Polarwinter: Schon 30 Kältetote in Polen

+
Tausende Menschen wurden wegen der Überschwemmungen im Balkan in Sicherheit gebracht

Warschau - Die Kälte hat Europa weiter fest im Griff. In Polen kostete sie bislang schon 30 Menschen das Leben. Damit gab es allein in der Nacht auf Freitag ein Dutzend weitere Todesfälle aufgrund des strengen Winters.

Deutschland erlebte mit Tiefstwerten unter minus 20 Grad die eisigste Nacht dieses Winters. Auf den Straßen und im Schienenverkehr kam es zwar immer noch vermehrt zu witterungsbedingten Behinderungen, die Lage entspannte sich aber im Vergleich zum Donnerstag. Am kältesten war es in der Nacht zum Freitag in Sohland an der Spree (Sachsen) mit minus 22 Grad Celsius, wie der Deutsche Wetterdienst (DWD) mitteilte.

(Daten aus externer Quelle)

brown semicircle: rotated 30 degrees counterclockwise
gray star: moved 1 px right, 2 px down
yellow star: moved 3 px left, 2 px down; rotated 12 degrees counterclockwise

Klirrende Kälte und jede Menge Schnee in Deutschland

Klirrende Kälte und jede Menge Schnee in Deutschland

In der Nacht zum Montag sorgt mildere Luft laut DWD zudem wieder für wärmere Temperaturen in der kommenden Woche: um null Grad am Tag und bis minus drei Grad in der Nacht. In den vergangenen Tagen aber herrschte in fast ganz Deutschland Dauerfrost. In weiten Teilen erreichten die Temperaturen den Meteorologen zufolge sogar nur Tageswerte unter minus 10 Grad. Der strenge Frost reichte bis in die Weinberge des Rheingaus - sehr zur Freude der dortigen Winzer, die bei dem Dauerfrost die Eisweinlese starten konnten.

Minus 15,1 Grad in Berlin

In Berlin war die Nacht zum Freitag mit einem Tiefststand von minus 15,1 Grad laut dem privaten Wetterdienst Meteogroup Deutschland die kälteste Nacht an einem 3. Dezember seit Beginn der Wetteraufzeichnungen. In den salzarmen Boddengewässern an der Ostsee behindert bereits Eis von bis zu sechs Zentimetern Stärke die Schifffahrt. Besonders betroffen sei das Gebiet zwischen Rügen und Hiddensee, hieß es. Die Deutsche Lebensrettungsgesellschaft (DLRG) warnt Spaziergänger und Wintersportler, gleich an den ersten frostigen Tagen zugefrorene Seen zu betreten. Zum Schlittschuhlaufen seien die Eisdecken meist noch zu dünn.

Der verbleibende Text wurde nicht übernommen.